▶ _Aim of the task_
From the records below, extract every line that contains the string "inclus", treating uppercase and lowercase as different.

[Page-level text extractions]
━━━

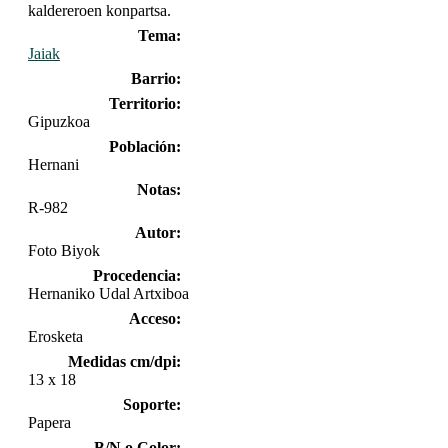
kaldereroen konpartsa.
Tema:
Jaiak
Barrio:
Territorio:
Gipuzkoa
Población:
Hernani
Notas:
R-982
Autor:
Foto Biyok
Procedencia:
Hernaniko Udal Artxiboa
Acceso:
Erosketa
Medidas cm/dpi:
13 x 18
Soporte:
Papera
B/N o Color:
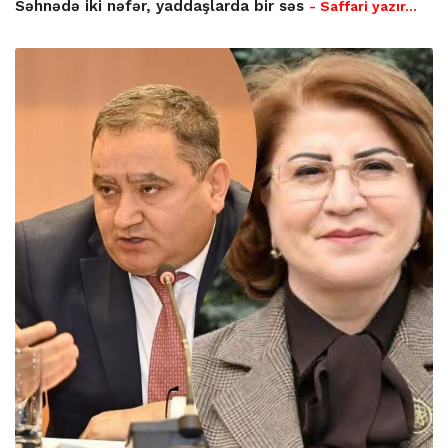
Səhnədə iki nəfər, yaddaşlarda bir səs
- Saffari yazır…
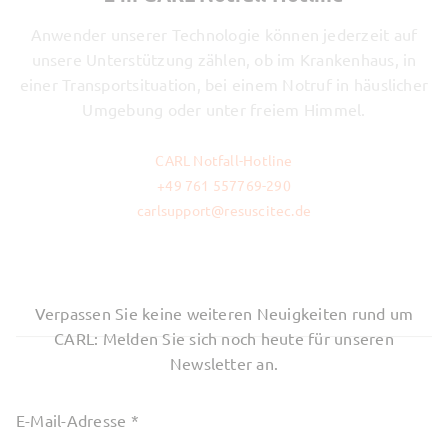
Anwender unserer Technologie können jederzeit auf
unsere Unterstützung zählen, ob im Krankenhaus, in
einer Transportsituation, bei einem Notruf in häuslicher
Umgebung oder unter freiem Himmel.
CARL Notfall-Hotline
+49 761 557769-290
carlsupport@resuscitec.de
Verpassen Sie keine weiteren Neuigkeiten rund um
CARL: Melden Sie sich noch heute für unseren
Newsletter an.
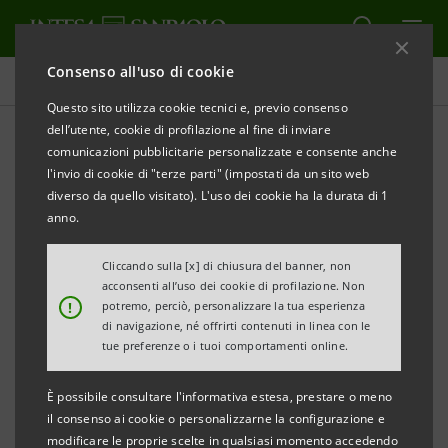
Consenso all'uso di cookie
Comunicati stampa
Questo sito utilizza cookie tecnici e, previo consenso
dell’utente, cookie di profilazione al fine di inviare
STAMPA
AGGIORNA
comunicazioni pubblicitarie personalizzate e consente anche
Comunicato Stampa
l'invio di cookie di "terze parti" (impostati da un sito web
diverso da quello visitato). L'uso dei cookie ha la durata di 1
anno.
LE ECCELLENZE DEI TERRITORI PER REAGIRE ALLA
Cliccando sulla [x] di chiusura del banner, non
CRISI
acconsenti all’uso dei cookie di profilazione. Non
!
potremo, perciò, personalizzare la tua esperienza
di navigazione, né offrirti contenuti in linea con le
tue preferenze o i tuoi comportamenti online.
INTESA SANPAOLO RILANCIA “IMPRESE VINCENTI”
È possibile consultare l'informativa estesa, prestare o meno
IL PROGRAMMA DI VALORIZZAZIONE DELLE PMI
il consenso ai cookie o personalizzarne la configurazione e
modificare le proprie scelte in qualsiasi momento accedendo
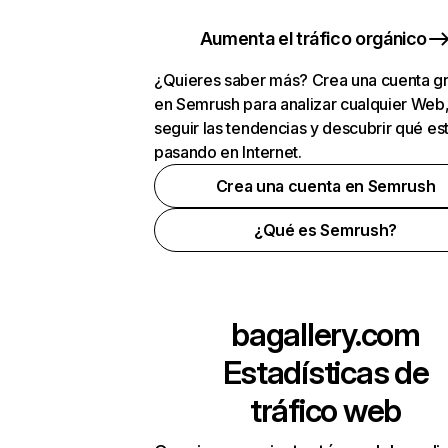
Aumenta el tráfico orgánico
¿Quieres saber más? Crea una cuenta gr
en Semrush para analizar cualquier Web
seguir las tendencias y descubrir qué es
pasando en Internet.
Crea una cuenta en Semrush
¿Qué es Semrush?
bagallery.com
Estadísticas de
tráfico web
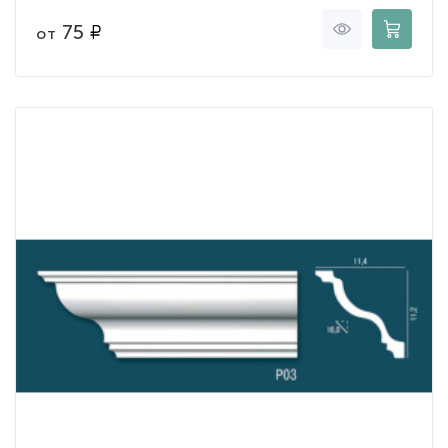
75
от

━━━

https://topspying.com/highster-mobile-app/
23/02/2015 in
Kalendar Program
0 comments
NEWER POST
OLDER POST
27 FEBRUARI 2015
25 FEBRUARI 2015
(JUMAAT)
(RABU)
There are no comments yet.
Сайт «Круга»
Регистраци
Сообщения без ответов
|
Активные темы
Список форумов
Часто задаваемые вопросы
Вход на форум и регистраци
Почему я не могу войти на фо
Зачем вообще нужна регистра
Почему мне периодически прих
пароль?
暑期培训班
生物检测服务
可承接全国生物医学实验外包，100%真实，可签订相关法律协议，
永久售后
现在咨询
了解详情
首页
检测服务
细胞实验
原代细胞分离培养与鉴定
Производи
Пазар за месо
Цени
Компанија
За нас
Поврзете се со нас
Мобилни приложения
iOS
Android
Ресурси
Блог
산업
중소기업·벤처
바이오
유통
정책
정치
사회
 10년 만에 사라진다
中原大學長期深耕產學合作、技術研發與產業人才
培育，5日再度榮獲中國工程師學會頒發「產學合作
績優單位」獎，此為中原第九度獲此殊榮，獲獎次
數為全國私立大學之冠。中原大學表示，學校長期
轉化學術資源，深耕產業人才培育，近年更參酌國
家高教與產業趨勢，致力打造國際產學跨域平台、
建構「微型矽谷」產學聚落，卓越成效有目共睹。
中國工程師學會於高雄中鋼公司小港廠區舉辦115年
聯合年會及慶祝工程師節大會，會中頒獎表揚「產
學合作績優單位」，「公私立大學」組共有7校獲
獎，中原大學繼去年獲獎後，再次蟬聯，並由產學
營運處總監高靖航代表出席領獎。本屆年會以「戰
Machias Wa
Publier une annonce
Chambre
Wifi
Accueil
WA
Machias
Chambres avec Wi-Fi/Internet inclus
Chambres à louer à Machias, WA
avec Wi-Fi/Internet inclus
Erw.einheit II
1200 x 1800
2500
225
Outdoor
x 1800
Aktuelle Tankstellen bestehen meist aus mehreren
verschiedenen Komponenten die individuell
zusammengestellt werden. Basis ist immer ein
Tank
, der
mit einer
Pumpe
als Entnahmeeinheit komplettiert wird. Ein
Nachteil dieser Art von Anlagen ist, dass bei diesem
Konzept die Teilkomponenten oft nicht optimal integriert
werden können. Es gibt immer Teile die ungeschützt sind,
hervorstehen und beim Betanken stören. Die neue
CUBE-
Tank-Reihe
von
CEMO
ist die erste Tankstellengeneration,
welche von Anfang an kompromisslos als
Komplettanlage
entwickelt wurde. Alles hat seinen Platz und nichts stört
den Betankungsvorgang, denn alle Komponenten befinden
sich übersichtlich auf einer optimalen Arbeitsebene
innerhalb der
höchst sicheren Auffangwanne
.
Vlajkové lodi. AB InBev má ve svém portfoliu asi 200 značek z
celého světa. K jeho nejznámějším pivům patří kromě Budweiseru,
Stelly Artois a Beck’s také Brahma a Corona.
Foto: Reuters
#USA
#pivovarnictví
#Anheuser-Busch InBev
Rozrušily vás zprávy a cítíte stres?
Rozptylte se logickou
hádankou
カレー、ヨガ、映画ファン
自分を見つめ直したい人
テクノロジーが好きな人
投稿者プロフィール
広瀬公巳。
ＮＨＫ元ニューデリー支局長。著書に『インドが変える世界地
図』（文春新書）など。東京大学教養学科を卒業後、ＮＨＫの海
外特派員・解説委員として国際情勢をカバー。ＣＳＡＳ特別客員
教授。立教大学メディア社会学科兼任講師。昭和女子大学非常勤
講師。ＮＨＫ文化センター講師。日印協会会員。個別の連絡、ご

━━━

▶ _Answer box_
Chambres avec Wi-Fi/Internet inclus
avec Wi-Fi/Internet inclus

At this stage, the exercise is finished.